-- 演習の目的 --
7〜9月期GDP統計についての文章から、「今回発表されたGDP統計の「」を含む箇所で始まり「率が高まる予想となっている。」で終わる部分を書き出してください。その際、「住宅投資」をすべて「住宅建設投資」に改めてください。

━━━━━ 読む文章 ━━━━━

内需主導で本年度の経済成長率は2.5〜3.0%へ(H17.11.11)
─ 7〜9月GDP統計の注目点 ─
【伸びは鈍ったが内需主導型の成長が続いている】
11月11日(金)に公表された05年7〜9月期のGDP統計は、本年1〜3月期から始まった内需主導型回復が、3四半期連続して続いていることを裏付けた。
ただし、このHPの<月例景気見通し>(2005年11月版)で予測したように、1〜3月期や4〜6月期に比べて、7〜9月期は内需の2本柱である個人消費と設備投資の伸び率が鈍化したため、GDP全体としての成長率(実質)は、前期比+0.4%(年率+1.7%)と、1〜3月期(年率+6.3%)や4〜6月期(同+3.3%)に比べて大きく低下した(下記グラフ参照)。
【雇用者報酬は引続き回復傾向】
7〜9月期における内需の伸び率鈍化は一時的であり、このまま伸び率が更に低下し、内需主導型の回復が崩れるとは思われない。
まず個人消費については、<月例景気見通し>(2005年11月版)でも述べたように、雇用・賃金の回復に伴う勤労者所得の緩やかな上昇が続いているので、7〜9月期の個人消費が不冴えであったのは、暑さが続いたための秋冬物の出遅れなど一時的な要因によるものと思われる。
今回発表されたGDP統計の「雇用者報酬」をみても、4〜6月期に前期比+1.7%(実質は同+1.8%)と大きく伸びたあと、7〜9月も同+0.1%(同+0.2%)と回復を続けている。
【住宅投資は7〜9月期以降緩やかに回復する見通し】
また、これも<月例景気見通し>(2005年11月版)で指摘したように、住宅投資が前期比+1.5%(年率+6.3%、成長寄与度+0.1%)と2年振りに大きく伸びた。住宅減税などの政策支援が無い時期の高い伸びは、個人所得の回復傾向を背景にした動きと見られる。
7〜9月期の新設住宅着工戸数が前月比+8.0%、前年比+4.9%と伸びていることから判断すると、本年度上期現在、前年水準を下回っているGDPベースの住宅投資は、下期に向かって回復してくると見られる。
このような住宅投資の回復が、不動産価格の底入れと軌を一にする動きかどうか、今後の動向が注目される。
【設備投資の伸び率鈍化は一時的】
内需のもう一本の主柱である設備投資についても、上記のグラフに示したように7〜9月期の増加率はやや鈍ったが、先行指標から判断すると、今後も伸び率が低下するとは思われない。
第1に、機械受注(除船舶・電力)は、7〜9月期に前期比+2.1%、前年比+8.7%の伸びを示したあと、10〜12月期の見通しは、前期比+6.2%、前年比+10.2%と伸び率が高まる予想となっている。
第2に、9月調査の「日銀短観」によると、本年度の設備投資計画(ソフトウェアを含み土地投資を除く)は、全規模全産業ベースで、前年比+9.6%と、前年度の伸び(同+5.1%)を上回る予想となっている。
【純輸出が成長にプラス寄与とならなかったのは意外】
7〜9月期のGDP統計で、一つ意外であったのは、純輸出がプラスの成長寄与をしていないことである。

━━━━━ 記録一覧 ━━━━━

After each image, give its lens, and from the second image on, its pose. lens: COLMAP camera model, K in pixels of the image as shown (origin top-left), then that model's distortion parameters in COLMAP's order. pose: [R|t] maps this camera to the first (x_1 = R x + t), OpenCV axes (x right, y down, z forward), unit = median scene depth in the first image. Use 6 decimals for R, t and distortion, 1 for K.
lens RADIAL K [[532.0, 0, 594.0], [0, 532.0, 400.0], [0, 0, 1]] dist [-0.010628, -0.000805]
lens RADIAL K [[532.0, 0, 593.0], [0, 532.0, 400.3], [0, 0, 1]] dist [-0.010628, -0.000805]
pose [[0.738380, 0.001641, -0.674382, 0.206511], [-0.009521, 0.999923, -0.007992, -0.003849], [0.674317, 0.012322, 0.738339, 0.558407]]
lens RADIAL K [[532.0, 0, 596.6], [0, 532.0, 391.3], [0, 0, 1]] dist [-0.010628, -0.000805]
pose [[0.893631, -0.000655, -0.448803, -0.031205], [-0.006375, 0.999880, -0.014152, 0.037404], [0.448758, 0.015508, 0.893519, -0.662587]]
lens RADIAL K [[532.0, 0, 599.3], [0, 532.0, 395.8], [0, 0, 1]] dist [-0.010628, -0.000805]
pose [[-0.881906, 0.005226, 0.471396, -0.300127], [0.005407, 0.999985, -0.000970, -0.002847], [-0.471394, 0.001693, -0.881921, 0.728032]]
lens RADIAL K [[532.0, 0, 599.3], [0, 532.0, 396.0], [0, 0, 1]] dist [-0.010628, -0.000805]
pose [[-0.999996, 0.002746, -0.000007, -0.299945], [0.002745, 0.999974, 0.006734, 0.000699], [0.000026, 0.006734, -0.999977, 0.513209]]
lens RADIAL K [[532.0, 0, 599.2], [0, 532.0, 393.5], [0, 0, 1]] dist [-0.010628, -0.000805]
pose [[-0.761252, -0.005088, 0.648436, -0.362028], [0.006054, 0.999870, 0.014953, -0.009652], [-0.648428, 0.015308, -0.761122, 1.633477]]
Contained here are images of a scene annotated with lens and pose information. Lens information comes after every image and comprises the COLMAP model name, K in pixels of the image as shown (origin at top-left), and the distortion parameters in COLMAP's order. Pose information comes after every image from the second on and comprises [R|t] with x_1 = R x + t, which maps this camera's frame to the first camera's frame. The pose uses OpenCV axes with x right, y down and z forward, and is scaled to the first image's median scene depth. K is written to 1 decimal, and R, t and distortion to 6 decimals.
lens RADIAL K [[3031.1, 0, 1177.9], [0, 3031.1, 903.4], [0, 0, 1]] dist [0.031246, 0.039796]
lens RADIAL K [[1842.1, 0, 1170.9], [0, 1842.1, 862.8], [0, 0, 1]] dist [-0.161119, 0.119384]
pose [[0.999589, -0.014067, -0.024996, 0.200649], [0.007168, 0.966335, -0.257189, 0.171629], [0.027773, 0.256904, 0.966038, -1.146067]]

━━━━━

-- 解答 --
今回発表されたGDP統計の「雇用者報酬」をみても、4〜6月期に前期比+1.7%(実質は同+1.8%)と大きく伸びたあと、7〜9月も同+0.1%(同+0.2%)と回復を続けている。
【住宅建設投資は7〜9月期以降緩やかに回復する見通し】
また、これも<月例景気見通し>(2005年11月版)で指摘したように、住宅建設投資が前期比+1.5%(年率+6.3%、成長寄与度+0.1%)と2年振りに大きく伸びた。住宅減税などの政策支援が無い時期の高い伸びは、個人所得の回復傾向を背景にした動きと見られる。
7〜9月期の新設住宅着工戸数が前月比+8.0%、前年比+4.9%と伸びていることから判断すると、本年度上期現在、前年水準を下回っているGDPベースの住宅建設投資は、下期に向かって回復してくると見られる。
このような住宅建設投資の回復が、不動産価格の底入れと軌を一にする動きかどうか、今後の動向が注目される。
【設備投資の伸び率鈍化は一時的】
内需のもう一本の主柱である設備投資についても、上記のグラフに示したように7〜9月期の増加率はやや鈍ったが、先行指標から判断すると、今後も伸び率が低下するとは思われない。
第1に、機械受注(除船舶・電力)は、7〜9月期に前期比+2.1%、前年比+8.7%の伸びを示したあと、10〜12月期の見通しは、前期比+6.2%、前年比+10.2%と伸び率が高まる予想となっている。